SOUTHCOM's detection and monitoring is handled by the Joint
Interagency Task Force South, which takes a particular interest in
the maritime drug routes through the Caribbean and Pacific. The task
force heads Operation Martillo, an international effort to detect and
intercept traffic along the Central American coast.

"Generally speaking, we are talking about finding ships on the
ocean," said Tom Munroe, SOUTHCOM's deputy for collection management.
Four U.S. squadrons have rotated in and out to help. The operation
has intercepted staggering amounts of cocaine: 171 metric tons since
January 2012.

Quantifying intelligence is never easy. SOUTHCOM's written testimony
to Congress said its Air Force component gathered "over 28,000
images, and 1,893.8 hours of signals intelligence that led to the
seizure of 332,616 lbs (worth $3.02 billion) of drugs and weapons."
The command said ISR resulted in "32 high-value narco-terrorists"
being "killed in action." (It doesn't specify who or where.)

Still, there are vast parts of SOUTHCOM's area of operations that are
apparently largely dark. U.S. officials know that much of the cocaine
that eventually reaches the U.S. moves through Honduras. The U.S.
military and the Drug Enforcement Administration have stepped up
operations out of Soto Cano Air Base. But there is no indication of
substantive ISR to cover the country's vast ungoverned region.

"I would say Honduras is a huge gap, and I wouldn't even know how to
characterize it," said one official at the Joint Interagency Task
Force-South, the group charged with detecting and monitoring illicit
traffic.

Overall, SOUTHCOM's mix of ISR resources comes from various agencies.
Some Customs and Border Protection P-3s run patrols and some Coast
Guard planes do as well. Other U.S. planes, such as E-3 AWACS and
JSTARS, periodically fly from two "forward operating locations" (not
"bases," to assuage political sensitivity) in Curacao and at San
Salvador's airport. A base in Manta, Equador, closed in 2009.

The U.S. still supplements government ISR with private companies.
Figures are hard to come by, but from 2005 through 2009, the U.S.
spent $313 million on contract ISR in the region, according to a 2011
report by the Homeland Security and Governmental Affairs Committee.

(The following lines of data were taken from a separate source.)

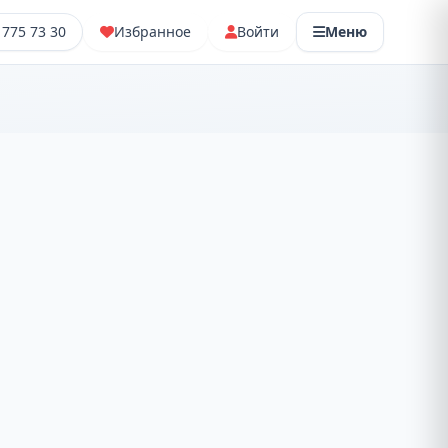
 775 73 30
Избранное
Войти
Меню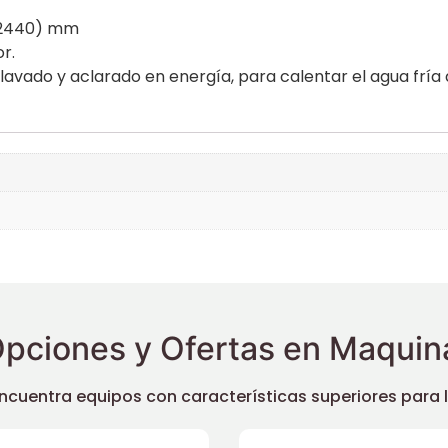
 (2440) mm
r.
lavado y aclarado en energía, para calentar el agua fría
pciones y Ofertas en Maquina
uentra equipos con características superiores para llev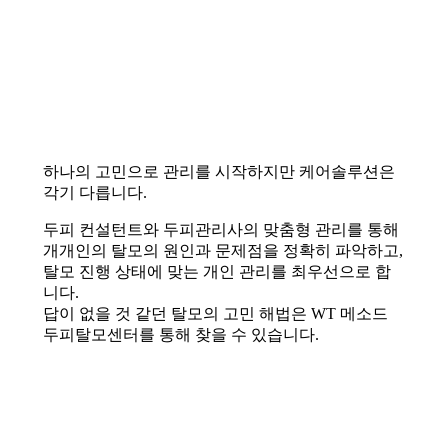
하나의 고민으로 관리를 시작하지만 케어솔루션은
각기 다릅니다.
두피 컨설턴트와 두피관리사의 맞춤형 관리를 통해
개개인의 탈모의 원인과 문제점을 정확히 파악하고,
탈모 진행 상태에 맞는 개인 관리를 최우선으로 합
니다.
답이 없을 것 같던 탈모의 고민 해법은 WT 메소드
두피탈모센터를 통해 찾을 수 있습니다.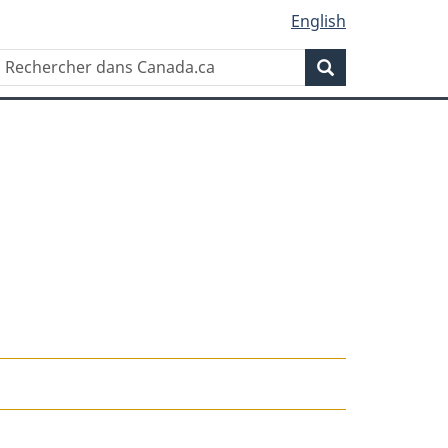
English
Rechercher
Recherche
dans
Canada.ca
ne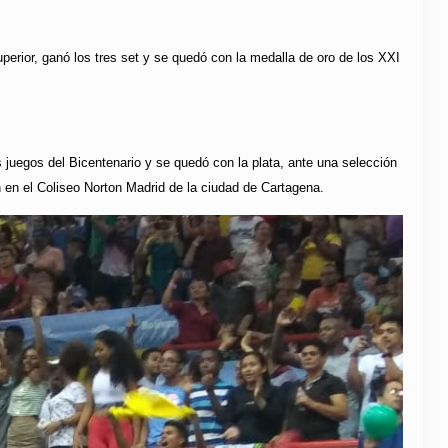
perior, ganó los tres set y se quedó con la medalla de oro de los XXI
 juegos del Bicentenario y se quedó con la plata, ante una selección
n en el Coliseo Norton Madrid de la ciudad de Cartagena.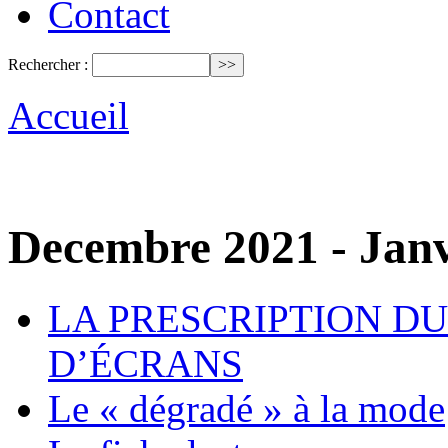
Contact
Rechercher :
Accueil
Decembre 2021 - Janv
LA PRESCRIPTION DU
D’ÉCRANS
Le « dégradé » à la mode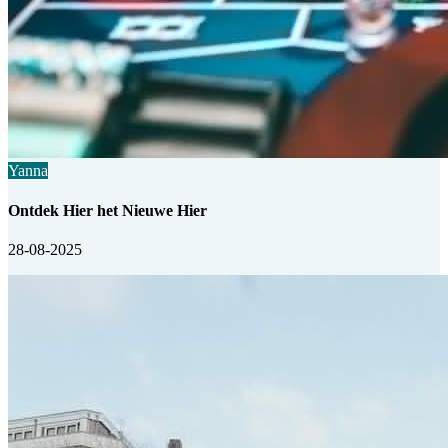
Yanna
Ontdek Hier het Nieuwe Hier
28-08-2025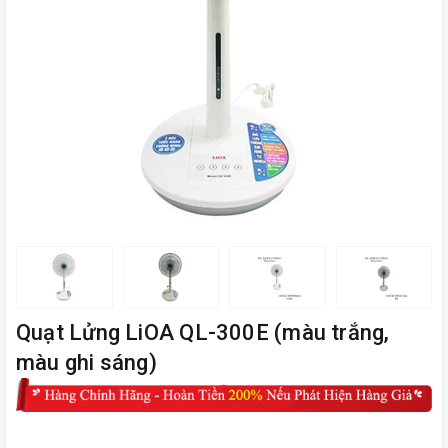
Quạt Lửng LiOA QL-300E (màu trắng,
màu ghi sáng)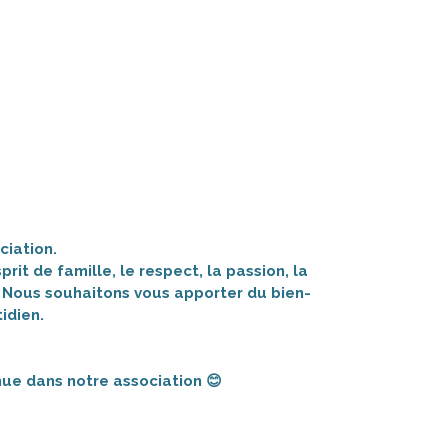
ciation.
it de famille, le respect, la passion, la
e. Nous souhaitons vous apporter du bien-
tidien.
ue dans notre association 😊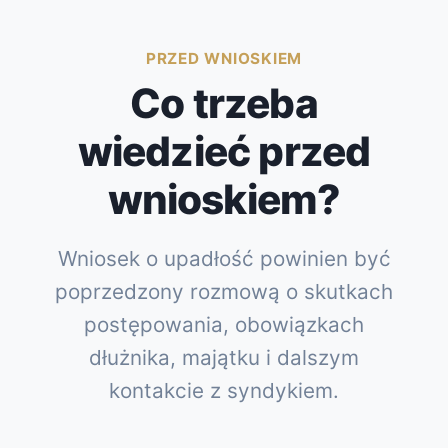
PRZED WNIOSKIEM
Co trzeba
wiedzieć przed
wnioskiem?
Wniosek o upadłość powinien być
poprzedzony rozmową o skutkach
postępowania, obowiązkach
dłużnika, majątku i dalszym
kontakcie z syndykiem.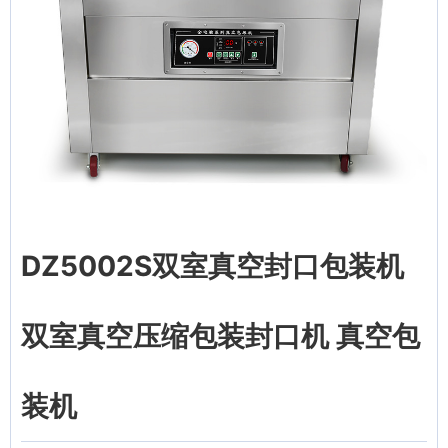
DZ5002S双室真空封口包装机
双室真空压缩包装封口机 真空包
装机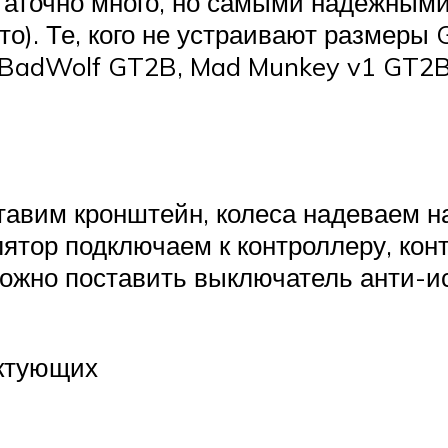
таточно много, но самыми надежным
ото). Те, кого не устраивают размеры
 (BadWolf GT2B, Mad Munkey v1 GT2B
тавим кронштейн, колеса надеваем на
лятор подключаем к контроллеру, кон
ожно поставить выключатель анти-ис
ектующих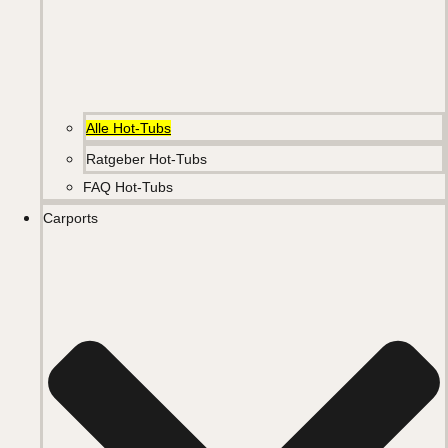
Alle Hot-Tubs
Ratgeber Hot-Tubs
FAQ Hot-Tubs
Carports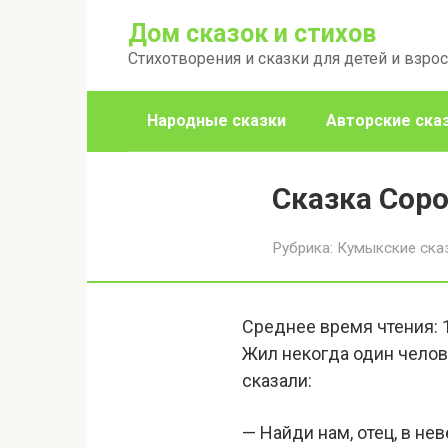
Перейти
Дом сказок и стихов
к
Стихотворения и сказки для детей и взро
контенту
Народные сказки
Авторские ска
Сказка Соро
Рубрика:
Кумыкские ска
Среднее время чтения:
Жил некогда один челов
сказали:
— Найди нам, отец, в не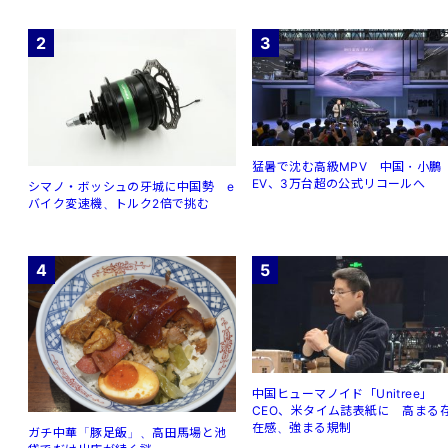
2
3
猛暑で沈む高級MPV 中国・小鵬
EV、3万台超の公式リコールへ
シマノ・ボッシュの牙城に中国勢 e
バイク変速機、トルク2倍で挑む
4
5
中国ヒューマノイド「Unitree」
CEO、米タイム誌表紙に 高まる
在感、強まる規制
ガチ中華「豚足飯」、高田馬場と池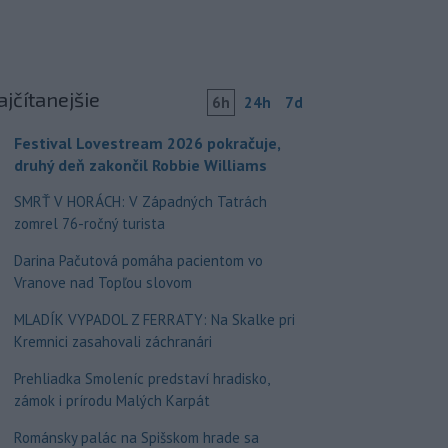
ajčítanejšie
6h
24h
7d
Festival Lovestream 2026 pokračuje,
druhý deň zakončil Robbie Williams
SMRŤ V HORÁCH: V Západných Tatrách
zomrel 76-ročný turista
Darina Pačutová pomáha pacientom vo
Vranove nad Topľou slovom
MLADÍK VYPADOL Z FERRATY: Na Skalke pri
Kremnici zasahovali záchranári
Prehliadka Smoleníc predstaví hradisko,
zámok i prírodu Malých Karpát
Románsky palác na Spišskom hrade sa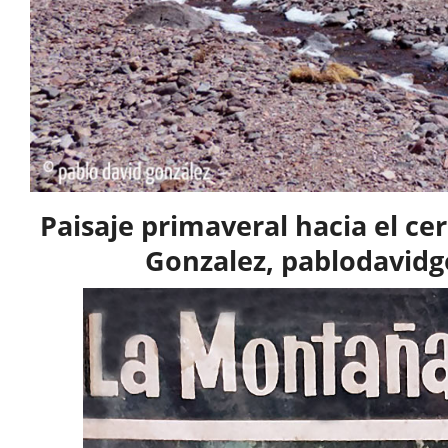
Paisaje primaveral hacia el cer
Gonzalez, pablodavidg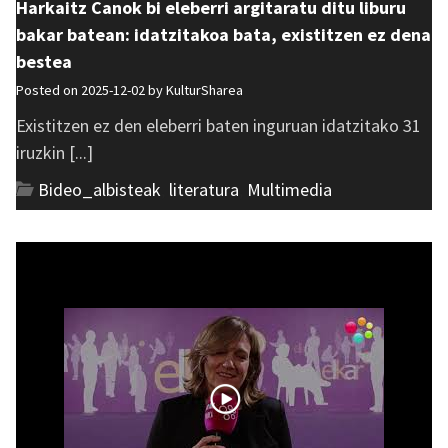
Harkaitz Canok bi eleberri argitaratu ditu liburu
bakar batean: idatzitakoa bata, existitzen ez dena
bestea
Posted on 2025-12-02 by
KulturSharea
Existitzen ez den eleberri baten inguruan idatzitako 31
iruzkin [...]
Bideo_albisteak
,
literatura
,
Multimedia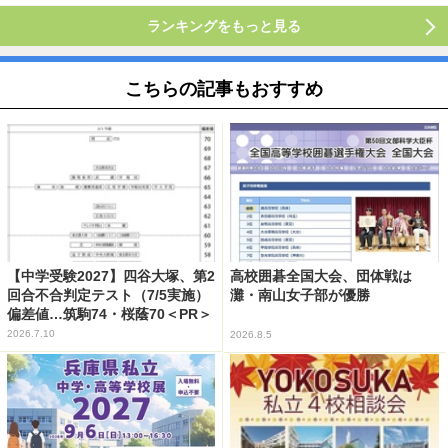
ランキングをもっと見る
こちらの記事もおすすめ
【中学受験2027】四谷大塚、第2
高校囲碁全国大会、団体戦は
回合不合判定テスト（7/5実施）
灘・南山女子部が優勝
偏差値…筑駒74・桜蔭70＜PR＞
2026.7.10
2026.8.5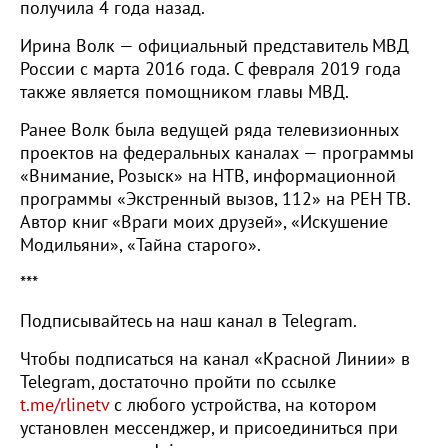
получила 4 года назад.
Ирина Волк — официальный представитель МВД
России с марта 2016 года. С февраля 2019 года
также является помощником главы МВД.
Ранее Волк была ведущей ряда телевизионных
проектов на федеральных каналах — программы
«Внимание, Розыск» на НТВ, информационной
программы «Экстренный вызов, 112» на РЕН ТВ.
Автор книг «Враги моих друзей», «Искушение
Модильяни», «Тайна старого».
***
Подписывайтесь на наш канал в Telegram.
Чтобы подписаться на канал «Красной Линии» в
Telegram, достаточно пройти по ссылке
t.me/rlinetv
с любого устройства, на котором
установлен мессенджер, и присоединиться при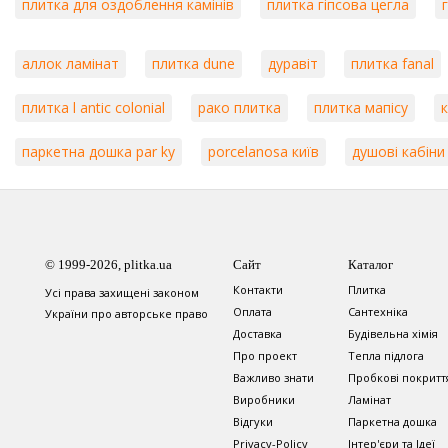
плитка для оздоблення камінів
плитка гіпсова цегла
аллок ламінат
плитка dune
дуравіт
плитка fanal
плитка l antic colonial
рако плитка
плитка мапісу
паркетна дошка par ky
porcelanosa київ
душові кабіни
© 1999-2026, plitka.ua
Сайт
Каталог
Контакти
Плитка
Усі права захищені законом
Оплата
Сантехніка
України про авторське право
Доставка
Будівельна хімія
Про проект
Тепла підлога
Важливо знати
Пробкові покритт
Виробники
Ламінат
Відгуки
Паркетна дошка
Privacy-Policy
Інтер'єри та Ідеї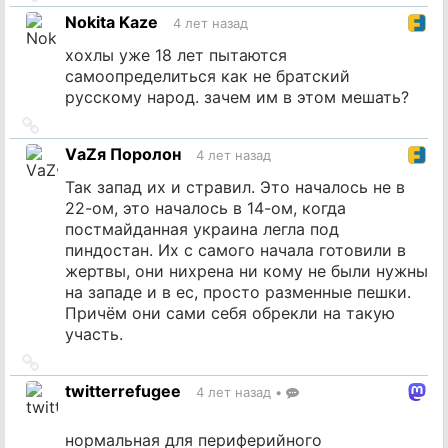
на
Nokita Kaze
4 лет назад
источник
хохлы уже 18 лет пытаются
самоопределиться как не братский
русскому народ. зачем им в этом мешать?
Ссылка
на
VаZя Поролон
4 лет назад
источник
Так запад их и стравил. Это началось не в
22-ом, это началось в 14-ом, когда
постмайданная украина легла под
пиндостан. Их с самого начала готовили в
жертвы, они нихрена ни кому не были нужны
на западе и в ес, просто разменные пешки.
Причём они сами себя обрекли на такую
участь.
Ссылка
на
twitterrefugee
4 лет назад
•
источник
нормальная для периферийного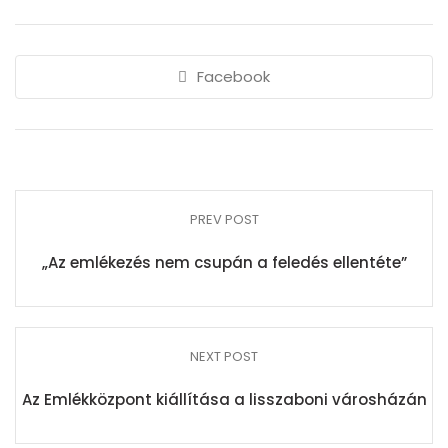
Facebook
PREV POST
„Az emlékezés nem csupán a feledés ellentéte”
NEXT POST
Az Emlékközpont kiállítása a lisszaboni városházán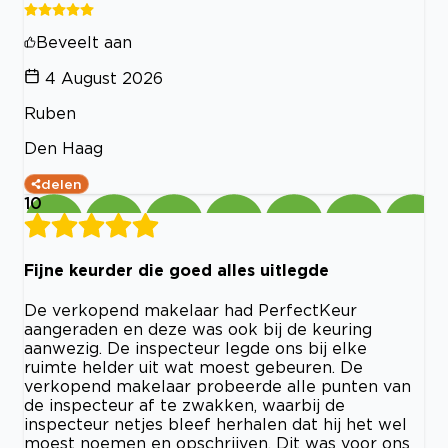
Beveelt aan
4 August 2026
Ruben
Den Haag
delen
10
Fijne keurder die goed alles uitlegde
De verkopend makelaar had PerfectKeur
aangeraden en deze was ook bij de keuring
aanwezig. De inspecteur legde ons bij elke
ruimte helder uit wat moest gebeuren. De
verkopend makelaar probeerde alle punten van
de inspecteur af te zwakken, waarbij de
inspecteur netjes bleef herhalen dat hij het wel
moest noemen en opschrijven. Dit was voor ons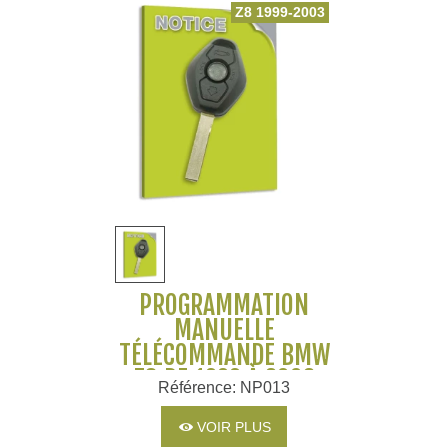
Z8 1999-2003
PROGRAMMATION
MANUELLE
TÉLÉCOMMANDE BMW
Z8 DE 1999 À 2003
Référence: NP013
VOIR PLUS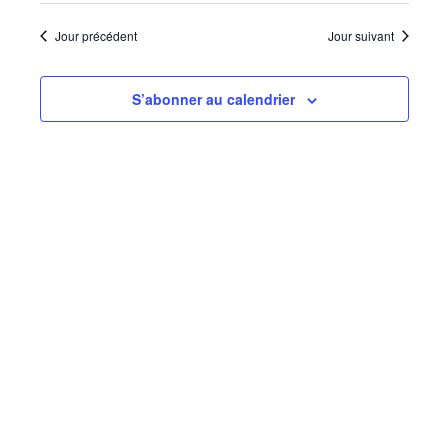
et
Sélectionnez
navigatio
vues
une
Jour précédent
Jour suivant
de
Évèn
date.
vues
S’abonner au calendrier
Évèneme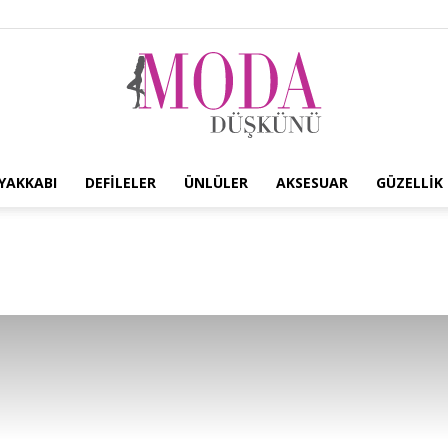
YAKKABI
DEFILELER
ÜNLÜLER
AKSESUAR
GÜZELLIK
Moda
Düşkünü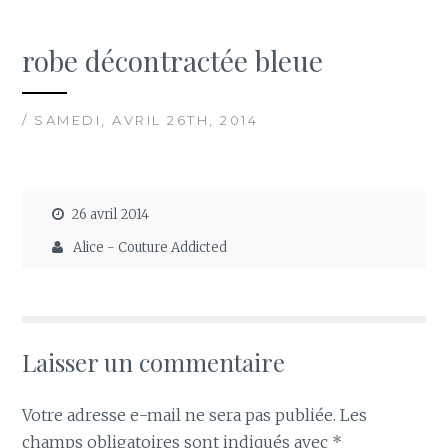
robe décontractée bleue
/ SAMEDI, AVRIL 26TH, 2014
26 avril 2014
Alice - Couture Addicted
Laisser un commentaire
Votre adresse e-mail ne sera pas publiée.
Les
champs obligatoires sont indiqués avec
*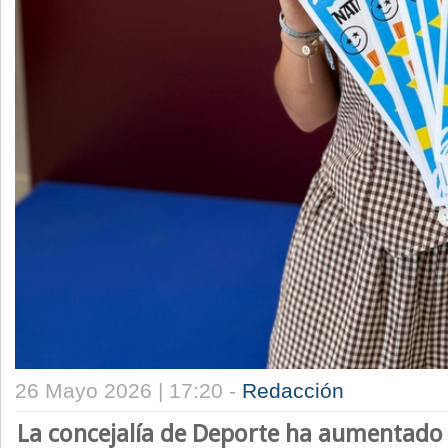
26 Mayo 2026 | 17:20 -
Redacción
La concejalía de Deporte ha aumentado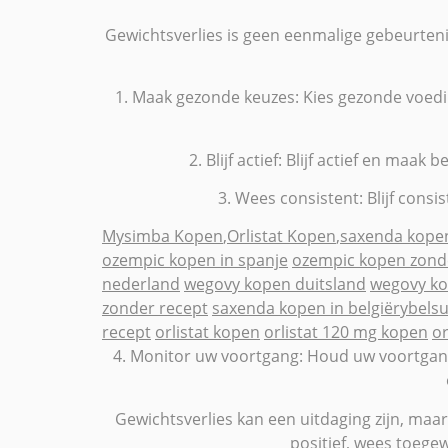
Gewichtsverlies is geen eenmalige gebeurtenis
1. Maak gezonde keuzes: Kies gezonde voedi
2. Blijf actief: Blijf actief en m
3. Wees consistent: Blijf consi
Mysimba Kopen
,
Orlistat Kopen
,
saxenda kope
ozempic kopen in spanje
ozempic kopen zond
nederland
wegovy kopen duitsland
wegovy k
zonder recept
saxenda kopen in belgië
rybels
recept
orlistat kopen
orlistat 120 mg kopen
or
4. Monitor uw voortgang: Houd uw voortgang 
Gewichtsverlies kan een uitdaging zijn, maar
positief, wees toegew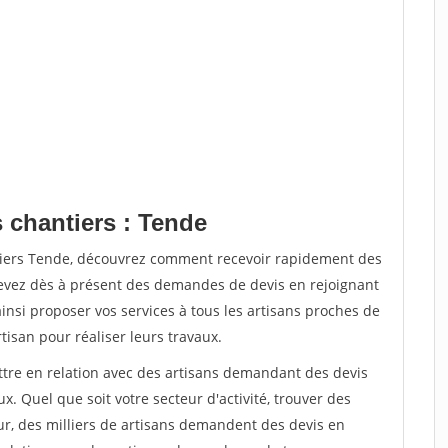
 chantiers : Tende
ntiers Tende, découvrez comment recevoir rapidement des
evez dès à présent des demandes de devis en rejoignant
ainsi proposer vos services à tous les artisans proches de
rtisan pour réaliser leurs travaux.
ettre en relation avec des artisans demandant des devis
x. Quel que soit votre secteur d'activité, trouver des
ur, des milliers de artisans demandent des devis en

U.S. officials have tweaked such operations since the 2003 crashes of
the Cessna Caravans. There is no more SOUTHCOM Reconnaissance System,
but there is a Counternarcotics Surveillance System. More
significantly, the single-engine Cessnas were replaced by twin-engine
planes.

THE FUTURE
SOUTHCOM hopes that the end of the war in Afghanistan will free up
airplanes and experienced ISR crews.

"We do expect something of a peace dividend from the assets coming
out of CENTCOM in Afghanistan," Munroe said. "That peace dividend
probably isn't going to be as much as we had hoped for."

It's a different environment than crews have become accustomed to in
Afghanistan. Drug labs and drug crews are set up in triple canopy
jungle, with foliage so thick that the sunlight barely penetrates.
That means an entirely different set of gear, such as "foliage-
penetrating radar or a lidar-type system that can see under the
canopy," Munroe said.

The sensors find drug traffickers and insurgents and also help
friendly forces get around.

"You know, 5 kilometers in the jungle can take five days to get
through, because they are trying to be stealthy," Munroe said. "They
need to know where the rivers are, where the trails are under the
foliage."

Lockheed Martin's latest foliage-penetrating radar, TRACER, is a
synthetic aperture system that's far smaller than older technology.
The company says it has manufactured four TRACER systems so far, and
that leaves a lot of jungle.

Sequestration has hit SOUTHCOM hard. Two Navy deployments that had
been scheduled to patrol Central America and the Caribbean have been
canceled.

"The day could soon come," Kelly wrote to Congress, "when U.S.
Southern Command has no assigned [Defense Department] surface assets
to conduct detection and monitoring operations."